DNS broke on my mailserver recently. This meant that the system status checks reported that “Nameserver glue records are incorrect.” and “The nameservers set on this domain are incorrect. They are currently [Not Set].”
When I looked in /var/log/syslog
after running dig @localhost google.com
as a test, I found this:
Oct 1 00:21:30 ubuntu named[882]: validating @0x72f00468: com DS: bad cache hit (./DNSKEY)
Oct 1 00:21:30 ubuntu named[882]: error (broken trust chain) resolving 'google.com/A/IN': 216.239.32.10#53
Oct 1 00:21:32 ubuntu named[882]: validating @0x72e2c770: com DS: bad cache hit (./DNSKEY)
Oct 1 00:21:32 ubuntu named[882]: error (broken trust chain) resolving 'google.com/A/IN': 216.239.34.10#53
Strangely, the IP’s listed are valid google.com IP’s, so the DNS lookup is sort of succeeding, but named
doesn’t want to allow the answers to be returned as valid.
I fixed the problem by resetting the clock like this, based on http://www.thedumbterminal.co.uk/posts/2015/03/correcting_bind_errors_due_to_an_out_of_sync_clock.html
Stop time and DNS daemons:
/etc/init.d/ntp stop
/etc/init.d/bind9 stop
Find the address of a public NTP server:
nslookup pool.ntp.org 8.8.8.8
Set the time correctly:
ntpdate 209.114.111.1
Restart DNS and time daemons:
/etc/init.d/bind9 start
/etc/init.d/ntp start
After this, DNS started working again and I started receiving mail again too.
I am still not sure exactly how my system time went wrong, but I hope this is useful to someone . . .
1 Like
Wow. I would have loved to know what the system clock was before and after these steps.
Thanks for posting this.
Here are the relevant excerpts from my console as I was fixing it.
root@ubuntu:~# ntpdate 193.188.204.101
1 Oct 00:30:20 ntpdate[15236]: adjust time server 193.188.204.101 offset 0.127124 sec
root@ubuntu:~# date
Thu Oct 1 00:30:30 UTC 2015
root@ubuntu:~# ntpdate 193.188.204.101
1 Oct 00:30:45 ntpdate[15373]: adjust time server 193.188.204.101 offset 0.118377 sec
root@ubuntu:~# ntpdate 193.188.204.101
1 Oct 00:30:53 ntpdate[15379]: adjust time server 193.188.204.101 offset 0.113422 sec
root@ubuntu:~# ntpdate 209.114.111.1
1 Oct 00:31:20 ntpdate[15388]: adjust time server 209.114.111.1 offset 0.095278 sec
Looking at this now, it’s hard to believe that an error of less than a second could make named
choke, but maybe I’m wrong about that.
An alternative explanation could be that restarting ntp
and bind9
fixed something, but that seems even less likely, given that named
was at least alive and listening before, and all ntp
could have fixed was the time.
Update a few weeks later: I think the problem has nothing to do with NTP or time.

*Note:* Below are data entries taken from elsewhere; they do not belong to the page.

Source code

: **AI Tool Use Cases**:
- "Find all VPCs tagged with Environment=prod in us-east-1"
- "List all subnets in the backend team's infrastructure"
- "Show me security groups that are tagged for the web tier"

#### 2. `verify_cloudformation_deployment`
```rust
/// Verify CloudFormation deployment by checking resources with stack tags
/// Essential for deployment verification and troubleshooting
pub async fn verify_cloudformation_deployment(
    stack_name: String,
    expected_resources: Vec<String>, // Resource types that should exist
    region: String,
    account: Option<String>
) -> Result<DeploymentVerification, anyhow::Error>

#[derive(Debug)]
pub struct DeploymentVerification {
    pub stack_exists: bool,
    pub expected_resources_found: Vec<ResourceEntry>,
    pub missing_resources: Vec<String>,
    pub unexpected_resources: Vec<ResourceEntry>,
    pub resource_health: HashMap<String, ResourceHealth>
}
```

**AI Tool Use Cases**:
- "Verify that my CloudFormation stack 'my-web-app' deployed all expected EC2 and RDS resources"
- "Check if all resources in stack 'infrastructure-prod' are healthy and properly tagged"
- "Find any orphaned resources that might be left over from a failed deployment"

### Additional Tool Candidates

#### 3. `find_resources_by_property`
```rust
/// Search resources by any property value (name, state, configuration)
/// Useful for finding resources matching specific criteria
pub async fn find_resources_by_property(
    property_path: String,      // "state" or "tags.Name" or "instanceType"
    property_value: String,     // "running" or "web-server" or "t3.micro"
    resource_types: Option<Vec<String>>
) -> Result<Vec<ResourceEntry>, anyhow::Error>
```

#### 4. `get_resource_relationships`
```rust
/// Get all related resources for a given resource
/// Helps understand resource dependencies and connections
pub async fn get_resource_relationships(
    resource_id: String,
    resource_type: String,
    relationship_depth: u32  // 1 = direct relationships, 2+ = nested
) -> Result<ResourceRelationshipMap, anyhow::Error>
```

The same symptoms recurred a couple of days ago and just restarting bind9
fixed it. I’m not sure what the root cause is, but it appears that time has nothing to do with it.
Update 1.5 years later: the same problem recurred again.
I’m now on MIAB 0.21c. DNS failed on a Saturday afternoon. When I logged in, I discovered the system time had been reset to what I think was probably Unix epoch 0 (it was definitely 1970; I didn’t write down the exact time).
Restarting bind9
solved the problem as before. Before restarting bind9
, I was able to query the daemon, but it would respond with empty records (maybe this was actually named
responding?). Oddly, rebooting the system did not solve the problem.
Just one other update: it appears that I have to actually reboot and subsequently restart bind9 as well.
Still not sure what’s going wrong.
Also, restarting bind9 and then rebooting (the reverse order as above) fixes the system clock, but does not fix DNS. A second restart of bind9 fixes DNS.
There was a power glitch in the building around the same time DNS failed, so it might have something to do with the server not rebooting cleanly, or something like that. Maybe the system clock is set before the network connection comes up? Maybe DNS resolution is needed to set the system clock?